:: What is expected ::
Extract the lines from the first one in the records below through the line containing "ives DJB, DJS", keeping both ends and leaving out any pictures.
§
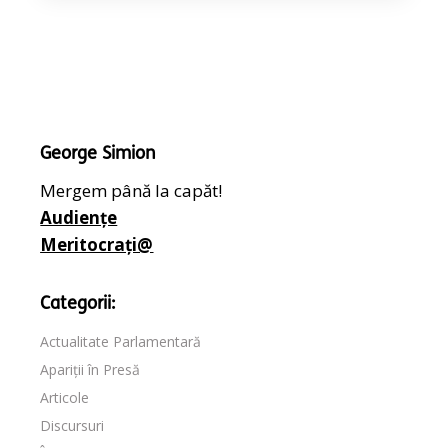
George Simion
Mergem până la capăt!
Audiențe
Meritocrați@
Categorii:
Actualitate Parlamentară
Apariții în Presă
Articole
Discursuri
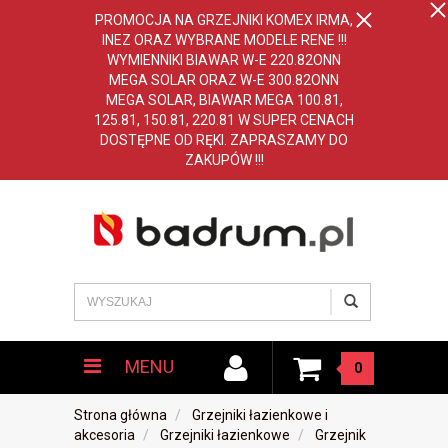
PROMOCJA NA GRZEJNIKI KOMEX IRMA,
INEZ ORAZ WYBRANE MODELE RENE !!!
WYMIENNIKI BIAWAR W-E 220.82ONN
MEGA SOLAR ORAZ W-E 300.82ONN
MEGA SOLAR, BIAWAR MEGA 100.81,
125.81, 150.81, 220.81 W SUPER CENACH
DOSTĘPNE OD RĘKI. ZAPRASZAMY DO
ZAKUPÓW !!!
MENU
0
Strona główna
Grzejniki łazienkowe i
akcesoria
Grzejniki łazienkowe
Grzejnik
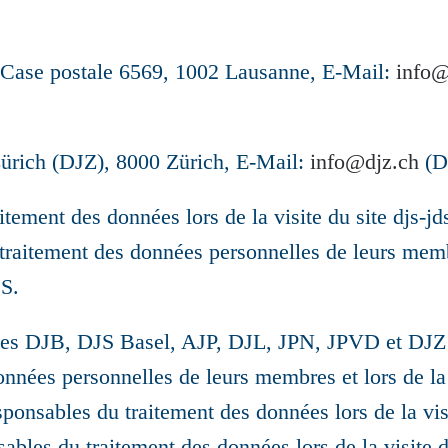
s, Case postale 6569, 1002 Lausanne, E-Mail:
info@
ürich (DJZ), 8000 Zürich, E-Mail:
info@djz.ch
(D
tement des données lors de la visite du site djs-jd
 traitement des données personnelles de leurs memb
DS.
ives DJB, DJS Basel, AJP, DJL, JPN, JPVD et DJZ
onnées personnelles de leurs membres et lors de la
onsables du traitement des données lors de la visi
bles du traitement des données lors de la visite d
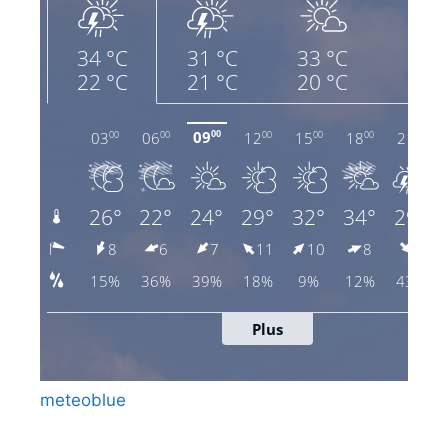
meteoblue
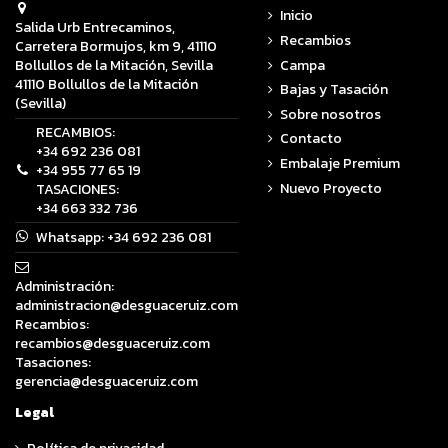
Inicio
Salida Urb Entrecaminos,
Recambios
Carretera Bormujos, km 9, 41110
Campa
Bollullos de la Mitación, Sevilla
41110 Bollullos de la Mitación
Bajas y Tasación
(Sevilla)
Sobre nosotros
RECAMBIOS:
Contacto
+34 692 236 081
Embalaje Premium
+34 955 77 65 19
Nuevo Proyecto
TASACIONES:
+34 663 332 736
Whatsapp:
+34 692 236 081
Administración:
administracion@desguaceruiz.com
Recambios:
recambios@desguaceruiz.com
Tasaciones:
gerencia@desguaceruiz.com
Legal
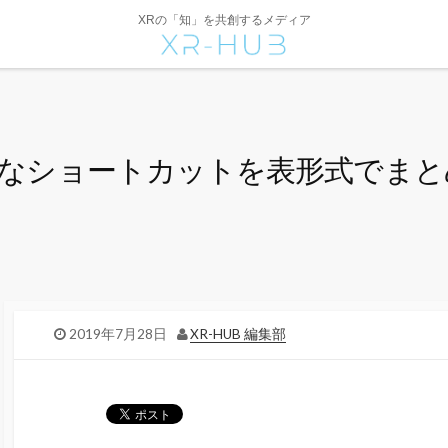
XRの「知」を共創するメディア
便利なショートカットを表形式でま
2019年7月28日
XR-HUB 編集部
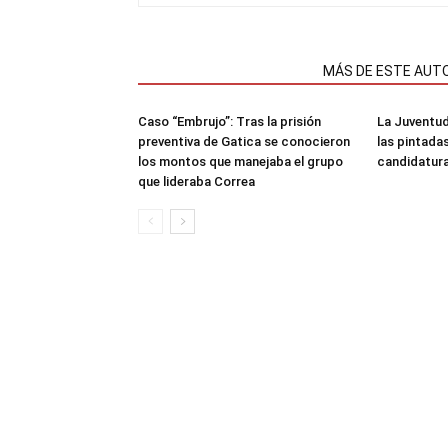
NOTAS RELACIONADAS
MÁS DE ESTE AUT
Caso “Embrujo”: Tras la prisión
La Juventud
preventiva de Gatica se conocieron
las pintada
los montos que manejaba el grupo
candidatura
que lideraba Correa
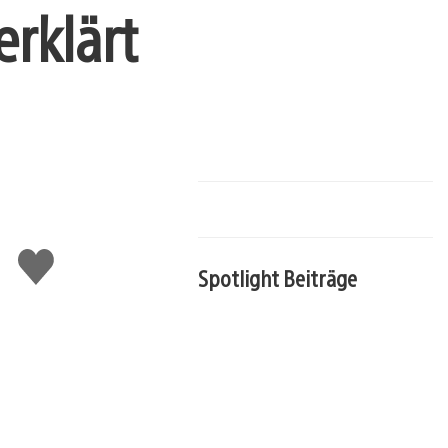
rklärt
Gefällt
mir
Spotlight Beiträge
§
:: Response to the task ::
George Simion
Mergem până la capăt!
Audiențe
Meritocrați@
Categorii:
Actualitate Parlamentară
Apariții în Presă
Articole
Discursuri
PROMOCJA NA GRZEJNIKI KOMEX IRMA,
INEZ ORAZ WYBRANE MODELE RENE !!!
WYMIENNIKI BIAWAR W-E 220.82ONN
MEGA SOLAR ORAZ W-E 300.82ONN
MEGA SOLAR, BIAWAR MEGA 100.81,
125.81, 150.81, 220.81 W SUPER CENACH
DOSTĘPNE OD RĘKI. ZAPRASZAMY DO
ZAKUPÓW !!!
MENU
0
Strona główna
Grzejniki łazienkowe i
akcesoria
Grzejniki łazienkowe
Grzejnik
s, Case postale 6569, 1002 Lausanne, E-Mail:
info@
ürich (DJZ), 8000 Zürich, E-Mail:
info@djz.ch
(D
tement des données lors de la visite du site djs-jd
 traitement des données personnelles de leurs memb
DS.
ives DJB, DJS Basel, AJP, DJL, JPN, JPVD et DJZ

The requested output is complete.